## 読む文章
----

悪くない予行演習
ベティス戦では苦しい展開になったマドリー。大量リードがあるとはいえ、CLの2ndレグには何とか調子を取り戻しておきたいところ。エスパニョール戦は重要な一戦になる。しかしながら、試合はいきなりブライスワイトのカウンターからスタートというマドリーにとっては冷や汗をかく立ち上がりとなった。
不穏なスタートとなったマドリー、序盤はこのシーンに象徴されるように低調なスタートとなる。4-4-2崩しとなったボール保持はスピードアップのきっかけをつかめず、エスパニョールのブロックにスムーズなスライドを許す。CBとアンカーで相手を揺さぶることが出来ずに苦戦する。
プレッシングでもマドリーはきっかけをつかめない。4-3-3の1トップを助ける2枚目のプレスが出て行くタイミングを掴めず、マドリーはエスパニョールにストレスなくボールを持たれることとなる。
その結果、先制点を決めたのはエスパニョールであった。右サイドのサエスがカマヴィンガと入れ替わる形でボールを受けると、折り返しを決めたのはホセル。スムーズな形で先制点まで持ち込むことに成功する。
攻撃もうまくいかず、守備では凌ぎきることができないマドリー。困ったチームを救ったのは当然のように得点を決めるヴィニシウスだった。大外からのカットインで3人を引き付けたまま得点を決める姿はまさしくマドリーの救世主だった。
これで落ち着きを取り戻すことに成功したマドリー。ロドリゴ、モドリッチという流動的なポジションを取る選手たちを中心にサイドからチャンスメイクを行う。左サイドに人を集めて逆サイドのカルバハルに一気に!というパターンも。エスパニョールは押し込まれるうえに前進のきっかけをつかめないようになる。

----

## データ抜粋

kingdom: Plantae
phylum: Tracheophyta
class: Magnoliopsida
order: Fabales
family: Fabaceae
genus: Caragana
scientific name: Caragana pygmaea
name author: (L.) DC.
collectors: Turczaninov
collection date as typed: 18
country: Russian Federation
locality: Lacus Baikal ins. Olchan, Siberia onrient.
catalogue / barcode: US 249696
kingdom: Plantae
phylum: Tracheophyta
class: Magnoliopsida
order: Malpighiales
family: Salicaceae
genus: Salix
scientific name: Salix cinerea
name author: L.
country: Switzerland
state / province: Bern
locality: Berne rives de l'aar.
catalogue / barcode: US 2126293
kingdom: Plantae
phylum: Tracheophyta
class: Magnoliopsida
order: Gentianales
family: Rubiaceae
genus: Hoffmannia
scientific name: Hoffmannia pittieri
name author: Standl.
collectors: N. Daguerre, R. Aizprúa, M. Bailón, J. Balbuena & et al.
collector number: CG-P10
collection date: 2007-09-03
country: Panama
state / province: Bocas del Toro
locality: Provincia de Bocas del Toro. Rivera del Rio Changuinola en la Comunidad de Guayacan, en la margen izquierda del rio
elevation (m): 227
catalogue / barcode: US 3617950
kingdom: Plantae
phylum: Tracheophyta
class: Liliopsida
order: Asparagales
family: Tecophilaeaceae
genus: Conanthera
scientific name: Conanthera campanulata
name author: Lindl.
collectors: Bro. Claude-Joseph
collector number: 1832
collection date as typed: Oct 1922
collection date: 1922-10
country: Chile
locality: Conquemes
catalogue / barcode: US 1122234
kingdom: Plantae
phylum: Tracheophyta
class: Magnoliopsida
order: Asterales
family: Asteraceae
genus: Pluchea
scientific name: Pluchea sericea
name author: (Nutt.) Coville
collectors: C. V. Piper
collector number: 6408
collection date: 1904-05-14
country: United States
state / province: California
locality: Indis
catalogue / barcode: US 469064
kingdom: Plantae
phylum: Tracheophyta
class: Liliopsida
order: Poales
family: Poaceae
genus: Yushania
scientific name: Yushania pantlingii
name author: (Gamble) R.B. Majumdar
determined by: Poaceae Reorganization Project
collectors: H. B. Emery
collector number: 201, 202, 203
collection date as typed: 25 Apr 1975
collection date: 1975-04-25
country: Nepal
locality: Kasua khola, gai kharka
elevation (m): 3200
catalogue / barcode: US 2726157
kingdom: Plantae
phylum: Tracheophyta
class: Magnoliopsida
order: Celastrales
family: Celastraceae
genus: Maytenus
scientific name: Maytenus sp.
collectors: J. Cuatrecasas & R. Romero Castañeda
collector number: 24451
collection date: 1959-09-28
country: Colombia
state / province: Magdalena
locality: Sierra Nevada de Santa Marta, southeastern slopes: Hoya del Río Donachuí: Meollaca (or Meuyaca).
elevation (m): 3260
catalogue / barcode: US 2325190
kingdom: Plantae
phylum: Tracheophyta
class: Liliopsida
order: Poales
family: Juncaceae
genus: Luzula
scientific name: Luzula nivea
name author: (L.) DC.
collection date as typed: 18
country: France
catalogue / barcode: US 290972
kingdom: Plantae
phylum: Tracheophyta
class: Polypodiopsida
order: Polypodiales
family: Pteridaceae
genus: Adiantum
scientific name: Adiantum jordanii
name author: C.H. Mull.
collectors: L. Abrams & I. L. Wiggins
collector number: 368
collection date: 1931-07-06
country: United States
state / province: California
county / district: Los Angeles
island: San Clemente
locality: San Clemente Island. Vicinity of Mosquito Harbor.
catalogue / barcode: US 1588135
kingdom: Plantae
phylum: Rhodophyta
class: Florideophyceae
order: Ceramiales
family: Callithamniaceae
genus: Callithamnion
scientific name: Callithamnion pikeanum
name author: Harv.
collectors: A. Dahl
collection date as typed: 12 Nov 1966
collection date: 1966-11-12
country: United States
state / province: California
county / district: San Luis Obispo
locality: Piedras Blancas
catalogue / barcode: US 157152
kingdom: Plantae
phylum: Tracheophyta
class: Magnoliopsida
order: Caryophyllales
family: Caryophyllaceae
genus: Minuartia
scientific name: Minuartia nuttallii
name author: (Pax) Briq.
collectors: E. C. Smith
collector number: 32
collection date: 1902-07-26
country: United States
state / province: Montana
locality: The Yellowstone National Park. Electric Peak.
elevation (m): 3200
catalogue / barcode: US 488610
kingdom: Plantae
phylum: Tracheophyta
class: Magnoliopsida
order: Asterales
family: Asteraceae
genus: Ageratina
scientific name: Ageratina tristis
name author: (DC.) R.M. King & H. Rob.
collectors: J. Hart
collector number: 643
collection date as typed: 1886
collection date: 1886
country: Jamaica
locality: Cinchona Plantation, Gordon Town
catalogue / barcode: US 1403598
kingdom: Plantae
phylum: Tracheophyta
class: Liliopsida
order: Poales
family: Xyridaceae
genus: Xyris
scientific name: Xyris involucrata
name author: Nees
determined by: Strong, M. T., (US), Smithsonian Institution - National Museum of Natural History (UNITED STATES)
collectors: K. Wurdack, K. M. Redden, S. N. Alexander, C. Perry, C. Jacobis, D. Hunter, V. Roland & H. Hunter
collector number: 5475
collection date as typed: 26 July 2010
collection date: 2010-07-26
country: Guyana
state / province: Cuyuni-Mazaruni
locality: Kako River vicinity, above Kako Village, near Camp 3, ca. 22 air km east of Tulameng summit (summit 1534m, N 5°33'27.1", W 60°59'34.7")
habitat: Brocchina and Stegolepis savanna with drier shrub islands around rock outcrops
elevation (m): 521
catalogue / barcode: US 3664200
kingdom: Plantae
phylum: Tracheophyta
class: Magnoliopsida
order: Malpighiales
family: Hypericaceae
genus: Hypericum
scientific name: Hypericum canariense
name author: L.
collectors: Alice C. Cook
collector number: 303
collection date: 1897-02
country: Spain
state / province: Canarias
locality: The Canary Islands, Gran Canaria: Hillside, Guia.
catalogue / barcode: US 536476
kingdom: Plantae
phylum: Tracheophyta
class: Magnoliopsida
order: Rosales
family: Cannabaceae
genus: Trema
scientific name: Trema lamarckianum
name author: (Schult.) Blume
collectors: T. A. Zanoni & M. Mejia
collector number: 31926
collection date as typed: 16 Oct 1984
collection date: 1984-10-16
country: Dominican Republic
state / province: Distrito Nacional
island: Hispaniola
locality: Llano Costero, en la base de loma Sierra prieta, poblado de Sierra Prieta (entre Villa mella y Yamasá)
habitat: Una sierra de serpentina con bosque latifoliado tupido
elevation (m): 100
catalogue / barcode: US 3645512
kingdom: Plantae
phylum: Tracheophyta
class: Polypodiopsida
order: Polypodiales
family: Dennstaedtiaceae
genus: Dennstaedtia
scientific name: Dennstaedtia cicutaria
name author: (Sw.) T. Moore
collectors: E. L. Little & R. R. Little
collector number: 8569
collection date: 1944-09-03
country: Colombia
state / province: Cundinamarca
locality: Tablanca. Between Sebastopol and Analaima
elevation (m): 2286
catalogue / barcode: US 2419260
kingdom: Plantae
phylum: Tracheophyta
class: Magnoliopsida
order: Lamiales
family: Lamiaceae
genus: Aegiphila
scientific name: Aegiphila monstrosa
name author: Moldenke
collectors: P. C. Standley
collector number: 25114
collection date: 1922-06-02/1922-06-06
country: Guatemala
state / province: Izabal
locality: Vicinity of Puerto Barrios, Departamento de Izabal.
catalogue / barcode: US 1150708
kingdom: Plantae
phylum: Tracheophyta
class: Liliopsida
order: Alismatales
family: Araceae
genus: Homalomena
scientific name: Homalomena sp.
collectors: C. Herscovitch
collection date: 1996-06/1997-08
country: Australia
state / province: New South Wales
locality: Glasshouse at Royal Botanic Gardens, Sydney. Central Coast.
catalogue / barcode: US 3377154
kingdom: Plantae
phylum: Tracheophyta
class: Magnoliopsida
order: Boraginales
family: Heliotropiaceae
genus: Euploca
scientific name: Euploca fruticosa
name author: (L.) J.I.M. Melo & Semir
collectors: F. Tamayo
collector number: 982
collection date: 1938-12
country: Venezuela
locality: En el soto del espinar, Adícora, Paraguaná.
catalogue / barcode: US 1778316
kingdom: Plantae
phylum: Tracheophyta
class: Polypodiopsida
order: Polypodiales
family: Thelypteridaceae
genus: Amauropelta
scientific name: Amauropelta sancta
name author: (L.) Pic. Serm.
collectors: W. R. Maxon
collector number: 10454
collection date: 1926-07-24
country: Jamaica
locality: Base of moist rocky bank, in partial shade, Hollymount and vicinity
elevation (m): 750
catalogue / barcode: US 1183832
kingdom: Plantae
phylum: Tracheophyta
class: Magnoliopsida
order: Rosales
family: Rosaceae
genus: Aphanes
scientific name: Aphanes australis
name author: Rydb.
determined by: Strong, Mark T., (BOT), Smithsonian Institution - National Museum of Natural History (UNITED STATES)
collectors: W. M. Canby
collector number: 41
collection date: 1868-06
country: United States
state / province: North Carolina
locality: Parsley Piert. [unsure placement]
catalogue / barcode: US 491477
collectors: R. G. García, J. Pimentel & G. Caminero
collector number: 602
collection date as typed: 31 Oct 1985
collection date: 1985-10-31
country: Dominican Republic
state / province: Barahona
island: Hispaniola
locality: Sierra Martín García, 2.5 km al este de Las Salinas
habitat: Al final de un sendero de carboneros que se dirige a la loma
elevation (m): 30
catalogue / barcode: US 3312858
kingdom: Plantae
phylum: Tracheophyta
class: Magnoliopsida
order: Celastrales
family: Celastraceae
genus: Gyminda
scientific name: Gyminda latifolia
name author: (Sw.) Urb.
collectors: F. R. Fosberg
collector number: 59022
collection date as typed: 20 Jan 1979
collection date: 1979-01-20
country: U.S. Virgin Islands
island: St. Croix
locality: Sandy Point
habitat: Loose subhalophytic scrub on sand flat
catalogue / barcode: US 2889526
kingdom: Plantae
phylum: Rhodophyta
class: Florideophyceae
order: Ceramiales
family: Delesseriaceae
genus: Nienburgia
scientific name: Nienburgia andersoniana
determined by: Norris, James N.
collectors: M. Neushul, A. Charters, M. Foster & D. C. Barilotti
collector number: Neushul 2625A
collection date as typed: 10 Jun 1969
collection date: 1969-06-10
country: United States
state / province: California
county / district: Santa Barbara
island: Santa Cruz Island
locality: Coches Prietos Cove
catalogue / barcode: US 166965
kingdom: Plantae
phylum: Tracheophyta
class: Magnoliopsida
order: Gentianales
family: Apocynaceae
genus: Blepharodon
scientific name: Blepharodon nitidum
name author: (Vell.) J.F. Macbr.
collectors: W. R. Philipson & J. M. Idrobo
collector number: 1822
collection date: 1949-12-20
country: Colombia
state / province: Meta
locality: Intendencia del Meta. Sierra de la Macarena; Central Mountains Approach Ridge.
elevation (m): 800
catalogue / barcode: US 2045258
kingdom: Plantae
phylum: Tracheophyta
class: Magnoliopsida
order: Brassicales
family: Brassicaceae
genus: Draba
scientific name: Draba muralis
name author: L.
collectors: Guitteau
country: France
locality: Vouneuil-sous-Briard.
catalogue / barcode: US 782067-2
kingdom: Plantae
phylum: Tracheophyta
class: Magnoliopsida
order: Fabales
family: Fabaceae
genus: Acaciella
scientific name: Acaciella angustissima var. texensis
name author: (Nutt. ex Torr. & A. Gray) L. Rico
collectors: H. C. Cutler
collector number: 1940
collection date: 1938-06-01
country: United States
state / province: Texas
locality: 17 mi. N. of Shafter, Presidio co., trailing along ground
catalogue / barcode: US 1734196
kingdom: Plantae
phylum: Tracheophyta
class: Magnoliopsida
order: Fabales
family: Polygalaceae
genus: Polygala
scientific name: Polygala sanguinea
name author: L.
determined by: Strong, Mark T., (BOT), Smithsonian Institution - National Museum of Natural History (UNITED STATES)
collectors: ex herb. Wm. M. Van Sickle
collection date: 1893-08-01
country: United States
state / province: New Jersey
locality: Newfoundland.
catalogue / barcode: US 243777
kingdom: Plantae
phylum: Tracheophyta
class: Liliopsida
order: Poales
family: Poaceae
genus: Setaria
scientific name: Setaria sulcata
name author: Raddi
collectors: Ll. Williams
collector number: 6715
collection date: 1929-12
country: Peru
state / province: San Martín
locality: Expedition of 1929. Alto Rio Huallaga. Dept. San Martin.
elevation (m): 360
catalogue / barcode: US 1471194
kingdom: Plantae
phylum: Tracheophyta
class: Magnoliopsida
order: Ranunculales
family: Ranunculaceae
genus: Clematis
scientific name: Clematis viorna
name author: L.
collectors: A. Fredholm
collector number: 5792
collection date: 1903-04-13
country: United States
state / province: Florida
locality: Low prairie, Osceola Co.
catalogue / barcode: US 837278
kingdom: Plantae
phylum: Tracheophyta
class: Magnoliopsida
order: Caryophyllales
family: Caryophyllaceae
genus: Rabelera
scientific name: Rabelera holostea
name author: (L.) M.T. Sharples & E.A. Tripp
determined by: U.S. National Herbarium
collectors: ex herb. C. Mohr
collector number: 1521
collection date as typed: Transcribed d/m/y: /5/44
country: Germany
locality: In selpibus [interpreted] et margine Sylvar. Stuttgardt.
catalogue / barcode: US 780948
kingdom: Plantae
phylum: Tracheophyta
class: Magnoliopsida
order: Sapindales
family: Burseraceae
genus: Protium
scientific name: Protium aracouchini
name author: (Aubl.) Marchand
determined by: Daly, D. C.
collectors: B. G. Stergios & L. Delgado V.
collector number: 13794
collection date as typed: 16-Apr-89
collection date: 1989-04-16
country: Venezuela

----

## 練習課題 1
上の試合レポートを、「その結果、先制点を決めたのは」という言葉のところから書き始め、「かけをつかめないようになる。」で止めて書き直してください。その際、「ヴィニシウス」を「ベンゼマ」に入れ替えてください。
## 練習課題 2
エントリーのうち、「collector number: 31926」を含む行から「locality: Llano Costero, en」を含む行までを、両端の行も入れて、一字も変えずに書き写してください。

## 解答例 1
その結果、先制点を決めたのはエスパニョールであった。右サイドのサエスがカマヴィンガと入れ替わる形でボールを受けると、折り返しを決めたのはホセル。スムーズな形で先制点まで持ち込むことに成功する。
攻撃もうまくいかず、守備では凌ぎきることができないマドリー。困ったチームを救ったのは当然のように得点を決めるベンゼマだった。大外からのカットインで3人を引き付けたまま得点を決める姿はまさしくマドリーの救世主だった。
これで落ち着きを取り戻すことに成功したマドリー。ロドリゴ、モドリッチという流動的なポジションを取る選手たちを中心にサイドからチャンスメイクを行う。左サイドに人を集めて逆サイドのカルバハルに一気に!というパターンも。エスパニョールは押し込まれるうえに前進のきっかけをつかめないようになる。

## 解答例 2
collector number: 31926
collection date as typed: 16 Oct 1984
collection date: 1984-10-16
country: Dominican Republic
state / province: Distrito Nacional
island: Hispaniola
locality: Llano Costero, en la base de loma Sierra prieta, poblado de Sierra Prieta (entre Villa mella y Yamasá)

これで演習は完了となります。